Recovery from vaginoplasty is significant. About 32% of patients experience at least one complication in the first three months, ranging from minor wound healing issues to rare injuries requiring revision. Over the longer term, roughly 41% develop a late complication. The most common is dissatisfaction with vulvar appearance (18.4% of patients), often addressed through a secondary labiaplasty. Painful dilation affects about 7% of patients, with roughly half of those developing vaginal narrowing that requires surgical correction. A third of patients report some difficulty or pain with receptive vaginal sex, often related to depth or width limitations.

Sexual Wellbeing After Surgery

Genital sensation is preserved in nearly all patients after both masculinizing and feminizing procedures. For transfeminine individuals, about 79% report experiencing subjective arousal and desire after surgery, and the ability to orgasm is strongly tied to overall satisfaction with sexual function. People who cannot orgasm post-operatively report significantly lower happiness with their sexual lives.

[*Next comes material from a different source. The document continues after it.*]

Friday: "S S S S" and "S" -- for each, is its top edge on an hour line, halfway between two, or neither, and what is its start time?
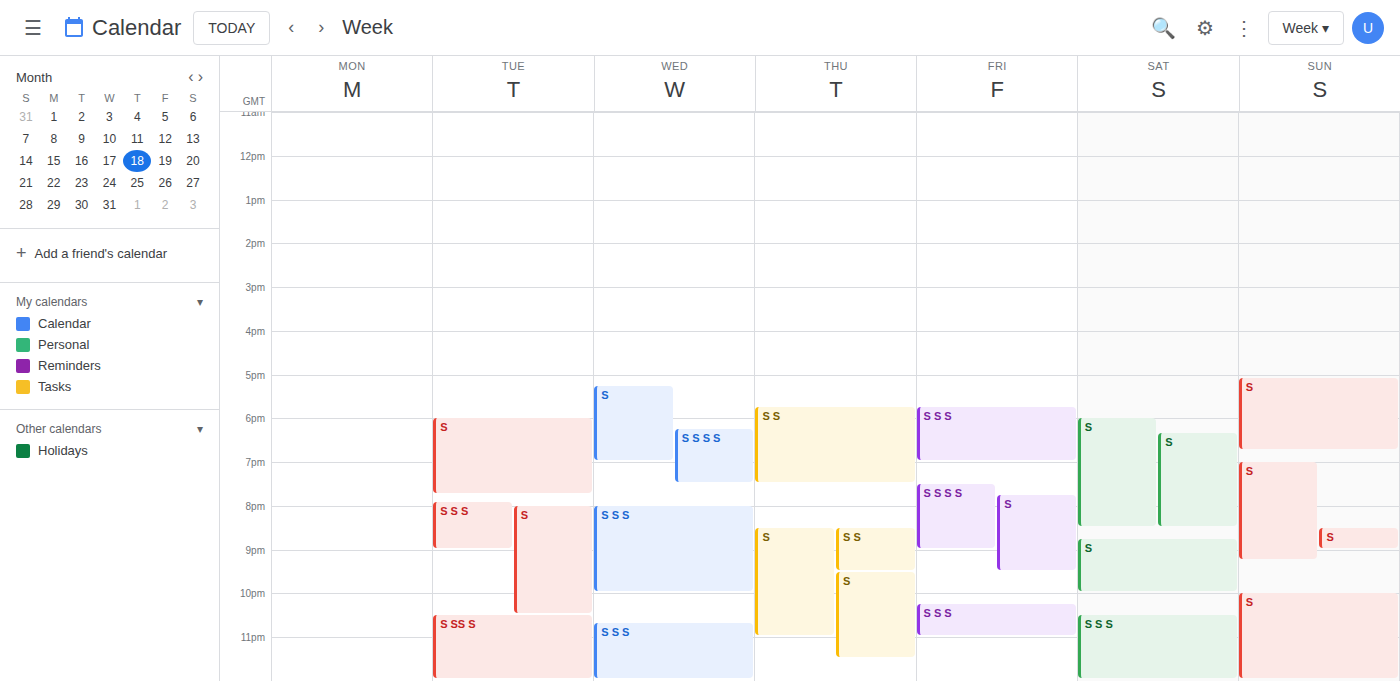
"S S S S": 7:30 PM, halfway between the 7 PM and 8 PM lines. "S": 7:45 PM, neither: three quarters of the way from the 7 PM line to the 8 PM line.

Intimate relationships tend to become easier after surgery. Many people describe feeling comfortable being seen and touched for the first time. At the same time, some experience disappointment, particularly if sex drive decreases (a possible effect of hormonal changes around surgery), if the surgical result doesn’t function as expected, or if they lack a partner. Ongoing support from a therapist familiar with post-surgical adjustment helps bridge the gap between expectations and the reality of healing, which can take a year or longer before the full results are apparent.